Repeat all of the records exactly, leaving out the pictures.

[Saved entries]
<<<<

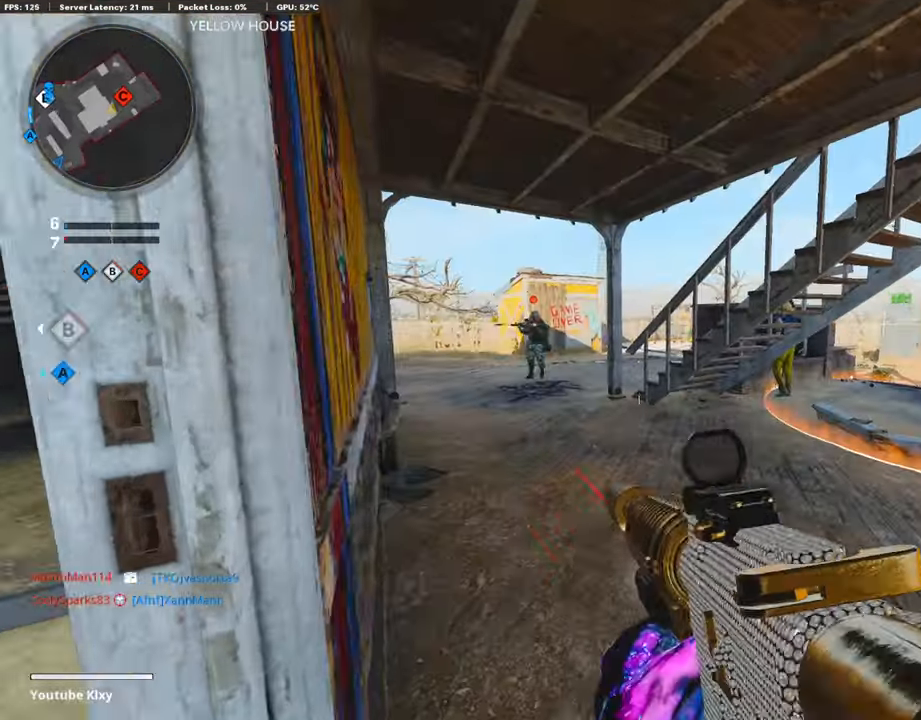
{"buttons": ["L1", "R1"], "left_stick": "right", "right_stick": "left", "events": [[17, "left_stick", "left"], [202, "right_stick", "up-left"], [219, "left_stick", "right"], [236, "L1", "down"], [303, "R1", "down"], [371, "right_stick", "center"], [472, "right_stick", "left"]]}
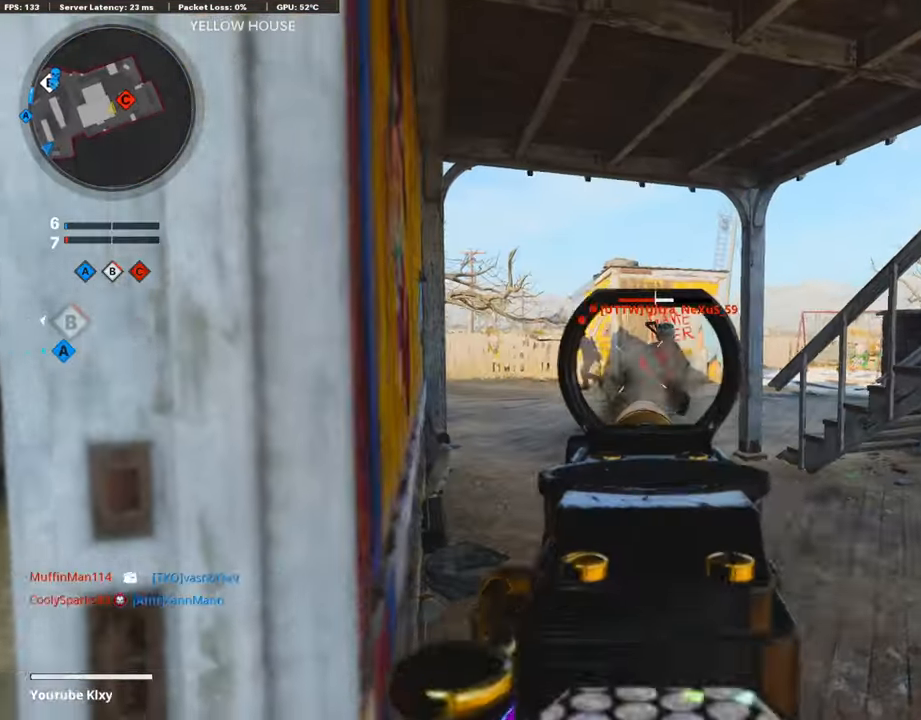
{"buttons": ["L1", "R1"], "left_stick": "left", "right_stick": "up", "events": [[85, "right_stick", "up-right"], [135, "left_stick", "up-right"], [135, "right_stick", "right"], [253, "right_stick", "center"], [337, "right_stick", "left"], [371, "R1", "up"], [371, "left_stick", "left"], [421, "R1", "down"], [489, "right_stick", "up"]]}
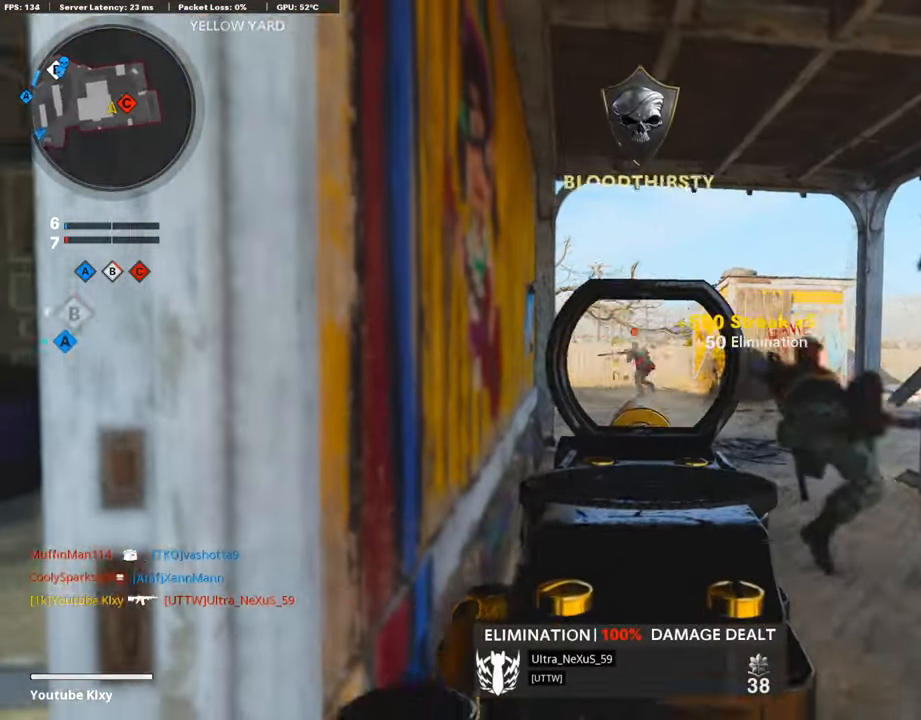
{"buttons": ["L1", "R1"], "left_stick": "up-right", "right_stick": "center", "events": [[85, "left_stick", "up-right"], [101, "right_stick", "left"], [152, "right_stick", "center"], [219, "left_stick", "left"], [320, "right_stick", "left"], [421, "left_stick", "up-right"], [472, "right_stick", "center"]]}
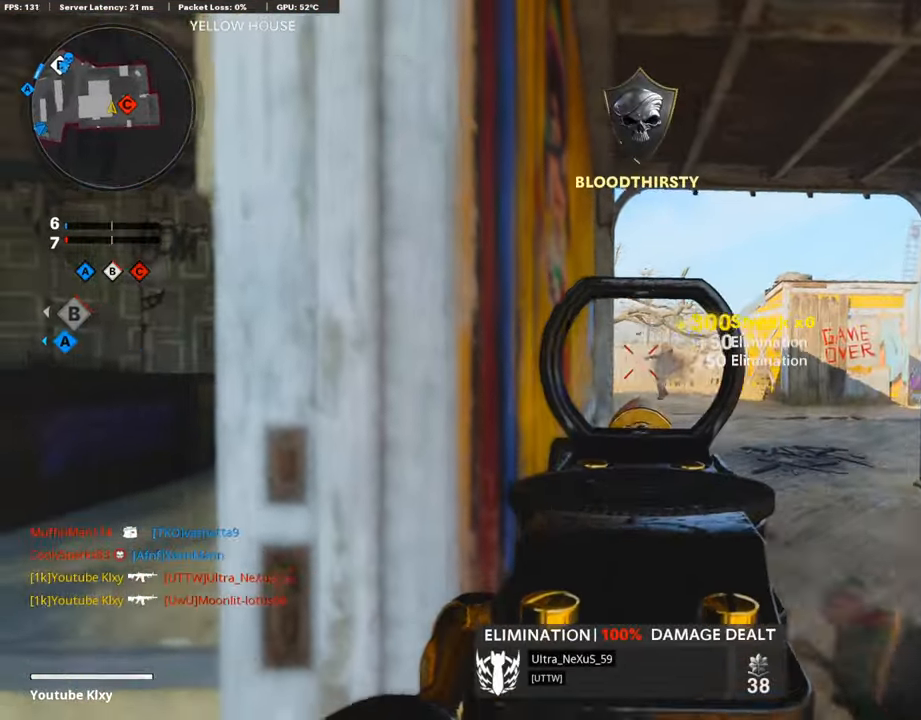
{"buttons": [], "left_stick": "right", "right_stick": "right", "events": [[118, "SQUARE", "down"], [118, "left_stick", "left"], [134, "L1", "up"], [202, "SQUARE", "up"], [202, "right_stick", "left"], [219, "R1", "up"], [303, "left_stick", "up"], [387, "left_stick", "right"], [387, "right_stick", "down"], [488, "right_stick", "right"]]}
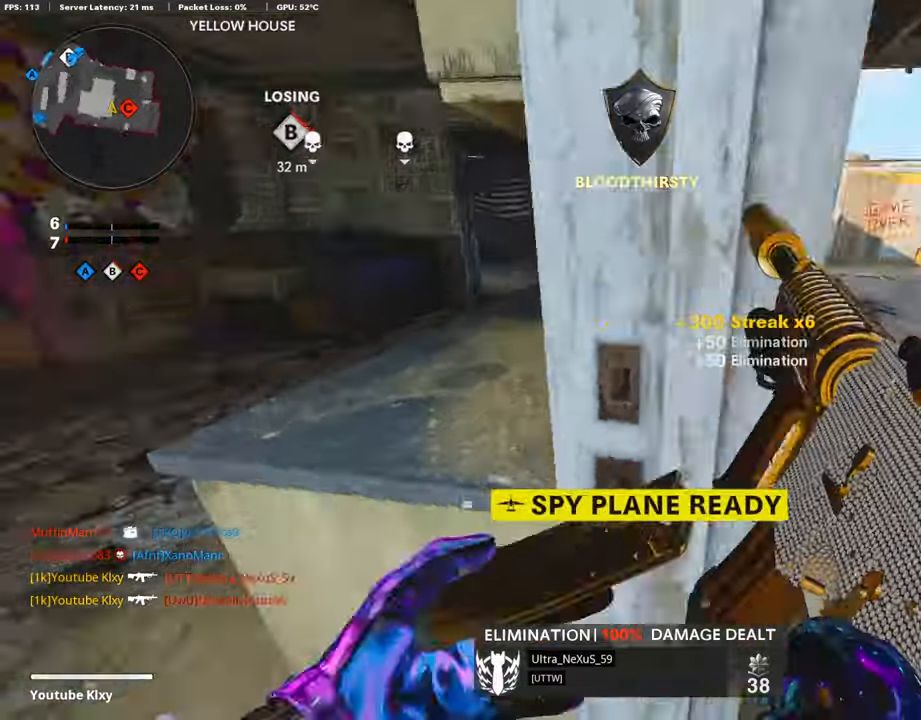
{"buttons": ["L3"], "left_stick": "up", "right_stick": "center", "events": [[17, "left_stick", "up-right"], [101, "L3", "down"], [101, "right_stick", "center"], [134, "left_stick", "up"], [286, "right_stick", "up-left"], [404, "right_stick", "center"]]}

>>>>

• WRITTEN RESPONSE:
{"buttons": ["L1", "R1"], "left_stick": "right", "right_stick": "left", "events": [[17, "left_stick", "left"], [202, "right_stick", "up-left"], [219, "left_stick", "right"], [236, "L1", "down"], [303, "R1", "down"], [371, "right_stick", "center"], [472, "right_stick", "left"]]}
{"buttons": ["L1", "R1"], "left_stick": "left", "right_stick": "up", "events": [[85, "right_stick", "up-right"], [135, "left_stick", "up-right"], [135, "right_stick", "right"], [253, "right_stick", "center"], [337, "right_stick", "left"], [371, "R1", "up"], [371, "left_stick", "left"], [421, "R1", "down"], [489, "right_stick", "up"]]}
{"buttons": ["L1", "R1"], "left_stick": "up-right", "right_stick": "center", "events": [[85, "left_stick", "up-right"], [101, "right_stick", "left"], [152, "right_stick", "center"], [219, "left_stick", "left"], [320, "right_stick", "left"], [421, "left_stick", "up-right"], [472, "right_stick", "center"]]}
{"buttons": [], "left_stick": "right", "right_stick": "right", "events": [[118, "SQUARE", "down"], [118, "left_stick", "left"], [134, "L1", "up"], [202, "SQUARE", "up"], [202, "right_stick", "left"], [219, "R1", "up"], [303, "left_stick", "up"], [387, "left_stick", "right"], [387, "right_stick", "down"], [488, "right_stick", "right"]]}
{"buttons": ["L3"], "left_stick": "up", "right_stick": "center", "events": [[17, "left_stick", "up-right"], [101, "L3", "down"], [101, "right_stick", "center"], [134, "left_stick", "up"], [286, "right_stick", "up-left"], [404, "right_stick", "center"]]}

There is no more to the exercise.